Multiplying by -1 can be considered as being the operation that "reverses the direction" of the line, a bit like reflecting it in the zero point.
Let's work towards -3 x -2.
To start with, we'll consider 3 x 2. Easy enough, that's 6. You can, if you like, think of the number line as a piece of elastic, with a dot at the 3 point. Multiplying by 2 is like stretching the elastic to twice its length. The 3 ends up being where 6 was. Thus we illustrate 2x 3 = 6.
Now take 2 x -3. Same piece of elastic, this time the dot is at the -3 point. Stretch it to twice its length, but this time imagine it being pulled from the opposite end as well, so the negative numbers get stretched as well. The -3 ends up where the -6 was.
Now take -2 x 3. You start with the dot at the 3 point, but this time not only do you stretch the elastic to twice its length, you pull the right hand end with your left hand and the left hand end with your right hand. So the entire piece of elastic "swaps ends" before being stretched, and the 3, having been swapped with -3, then gets stretched so it now lies on the -6.

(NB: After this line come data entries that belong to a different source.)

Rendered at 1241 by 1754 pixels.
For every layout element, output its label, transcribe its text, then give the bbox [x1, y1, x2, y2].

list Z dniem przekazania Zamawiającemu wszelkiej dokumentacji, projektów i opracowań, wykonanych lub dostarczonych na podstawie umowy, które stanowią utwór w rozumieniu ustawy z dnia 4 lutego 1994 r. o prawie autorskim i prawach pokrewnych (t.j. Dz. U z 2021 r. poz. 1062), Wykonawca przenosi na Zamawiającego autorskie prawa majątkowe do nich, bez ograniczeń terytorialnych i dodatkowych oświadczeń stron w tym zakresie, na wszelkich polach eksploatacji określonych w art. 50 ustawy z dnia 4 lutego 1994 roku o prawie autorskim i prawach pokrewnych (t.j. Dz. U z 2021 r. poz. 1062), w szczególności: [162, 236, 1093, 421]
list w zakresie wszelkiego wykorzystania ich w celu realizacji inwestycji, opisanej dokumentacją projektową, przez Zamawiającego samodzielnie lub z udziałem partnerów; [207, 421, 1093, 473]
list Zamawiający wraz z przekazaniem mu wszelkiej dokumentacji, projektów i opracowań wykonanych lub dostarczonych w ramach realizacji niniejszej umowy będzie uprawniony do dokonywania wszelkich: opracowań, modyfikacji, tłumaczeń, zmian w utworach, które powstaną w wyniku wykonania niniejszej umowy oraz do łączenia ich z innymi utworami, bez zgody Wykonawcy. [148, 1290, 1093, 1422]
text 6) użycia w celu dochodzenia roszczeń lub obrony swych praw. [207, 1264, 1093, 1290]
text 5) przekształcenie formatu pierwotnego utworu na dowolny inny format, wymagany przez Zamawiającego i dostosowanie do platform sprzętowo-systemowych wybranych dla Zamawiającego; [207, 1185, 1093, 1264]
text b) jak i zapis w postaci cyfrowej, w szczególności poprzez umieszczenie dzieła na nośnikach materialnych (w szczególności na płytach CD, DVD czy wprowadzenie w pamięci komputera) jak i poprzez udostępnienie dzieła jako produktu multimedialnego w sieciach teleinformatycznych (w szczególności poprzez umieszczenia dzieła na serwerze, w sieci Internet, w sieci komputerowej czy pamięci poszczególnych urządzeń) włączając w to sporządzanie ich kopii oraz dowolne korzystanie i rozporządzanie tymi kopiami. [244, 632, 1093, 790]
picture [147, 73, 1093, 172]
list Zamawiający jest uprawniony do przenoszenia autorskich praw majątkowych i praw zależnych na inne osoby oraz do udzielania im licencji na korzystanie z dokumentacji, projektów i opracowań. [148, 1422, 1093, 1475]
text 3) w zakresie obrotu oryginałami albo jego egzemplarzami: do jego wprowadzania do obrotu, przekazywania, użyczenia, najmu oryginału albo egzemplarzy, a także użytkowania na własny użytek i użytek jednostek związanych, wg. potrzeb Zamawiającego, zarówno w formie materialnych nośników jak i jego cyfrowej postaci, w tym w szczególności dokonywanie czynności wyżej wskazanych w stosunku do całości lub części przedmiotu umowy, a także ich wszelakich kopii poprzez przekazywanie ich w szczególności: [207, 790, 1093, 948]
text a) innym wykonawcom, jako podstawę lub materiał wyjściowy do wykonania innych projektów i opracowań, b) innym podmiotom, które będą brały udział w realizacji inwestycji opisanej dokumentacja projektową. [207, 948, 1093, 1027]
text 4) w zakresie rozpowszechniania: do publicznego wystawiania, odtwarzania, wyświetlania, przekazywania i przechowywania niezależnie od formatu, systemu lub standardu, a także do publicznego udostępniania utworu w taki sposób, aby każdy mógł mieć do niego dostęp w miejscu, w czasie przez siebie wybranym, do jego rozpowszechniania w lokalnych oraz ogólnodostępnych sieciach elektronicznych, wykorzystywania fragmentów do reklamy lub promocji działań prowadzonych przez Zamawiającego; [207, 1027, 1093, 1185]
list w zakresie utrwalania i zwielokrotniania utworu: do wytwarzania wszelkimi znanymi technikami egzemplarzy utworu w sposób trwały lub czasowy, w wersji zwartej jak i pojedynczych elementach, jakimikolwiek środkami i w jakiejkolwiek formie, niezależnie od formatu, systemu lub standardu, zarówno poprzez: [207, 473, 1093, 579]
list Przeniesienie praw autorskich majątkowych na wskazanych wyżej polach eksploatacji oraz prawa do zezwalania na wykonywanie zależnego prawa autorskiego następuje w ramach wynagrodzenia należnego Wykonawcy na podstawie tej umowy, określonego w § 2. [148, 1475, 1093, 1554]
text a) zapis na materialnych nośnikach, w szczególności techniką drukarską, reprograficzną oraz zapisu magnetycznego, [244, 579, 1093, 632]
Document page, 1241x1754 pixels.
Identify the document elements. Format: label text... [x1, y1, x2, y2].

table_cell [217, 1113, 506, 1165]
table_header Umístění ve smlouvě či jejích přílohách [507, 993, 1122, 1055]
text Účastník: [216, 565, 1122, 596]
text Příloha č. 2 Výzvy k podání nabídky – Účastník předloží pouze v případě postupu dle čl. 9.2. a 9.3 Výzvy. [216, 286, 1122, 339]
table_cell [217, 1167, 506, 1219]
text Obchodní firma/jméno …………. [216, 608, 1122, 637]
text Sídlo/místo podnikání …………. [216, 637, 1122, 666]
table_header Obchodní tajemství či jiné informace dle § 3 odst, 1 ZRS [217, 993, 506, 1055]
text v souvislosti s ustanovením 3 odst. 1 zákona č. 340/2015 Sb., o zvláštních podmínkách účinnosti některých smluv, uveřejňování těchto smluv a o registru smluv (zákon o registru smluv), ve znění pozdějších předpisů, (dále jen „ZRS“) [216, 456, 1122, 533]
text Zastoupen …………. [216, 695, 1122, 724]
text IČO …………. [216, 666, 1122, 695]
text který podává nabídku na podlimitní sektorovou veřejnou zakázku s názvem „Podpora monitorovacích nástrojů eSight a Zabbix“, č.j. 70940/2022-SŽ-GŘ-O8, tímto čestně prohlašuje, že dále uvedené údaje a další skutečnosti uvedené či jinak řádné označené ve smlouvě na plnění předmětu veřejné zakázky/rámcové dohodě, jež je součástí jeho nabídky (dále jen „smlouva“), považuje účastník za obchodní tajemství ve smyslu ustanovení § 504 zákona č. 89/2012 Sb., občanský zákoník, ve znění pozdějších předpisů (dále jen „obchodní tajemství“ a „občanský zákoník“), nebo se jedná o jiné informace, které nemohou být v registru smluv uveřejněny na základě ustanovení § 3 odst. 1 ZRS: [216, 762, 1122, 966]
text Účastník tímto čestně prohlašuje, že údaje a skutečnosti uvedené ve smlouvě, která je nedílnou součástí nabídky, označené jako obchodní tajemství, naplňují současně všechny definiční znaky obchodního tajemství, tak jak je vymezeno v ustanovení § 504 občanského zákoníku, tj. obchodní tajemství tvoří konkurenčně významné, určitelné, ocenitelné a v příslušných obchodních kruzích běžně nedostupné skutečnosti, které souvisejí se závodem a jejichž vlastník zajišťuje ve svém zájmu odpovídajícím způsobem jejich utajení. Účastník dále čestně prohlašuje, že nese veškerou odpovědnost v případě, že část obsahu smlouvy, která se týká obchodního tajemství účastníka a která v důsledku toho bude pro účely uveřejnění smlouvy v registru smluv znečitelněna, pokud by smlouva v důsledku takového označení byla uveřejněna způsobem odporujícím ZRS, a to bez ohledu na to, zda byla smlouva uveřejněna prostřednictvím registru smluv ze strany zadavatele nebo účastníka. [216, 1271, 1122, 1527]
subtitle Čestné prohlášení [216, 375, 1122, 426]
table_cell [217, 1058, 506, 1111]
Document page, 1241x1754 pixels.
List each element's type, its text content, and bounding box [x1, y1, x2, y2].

Now take -2 x -3. Same thing, except the dot is at the -3 point, and when it swaps ends, it ends up at 3 before being stretched to 6.
The idea of "reversing direction" is a useful one for imagining what "multiplication by a negative number" is, it's like "multiply by its positive value, then change its sign."
When you get onto some applications in which negative number multiplication is actually used for something real-world, it will start to make proper sense, believe me - till then it's all this picturesque imaginings about elastic.
Let me know if it doesn't make sense. Point out the first line where I've lost you if not, and I'll try and make it clearer. (Might not be tonight, it's almost 11 where I am and it's a work day tomorrow and I'm *tired*!)
All the best - keep the faith!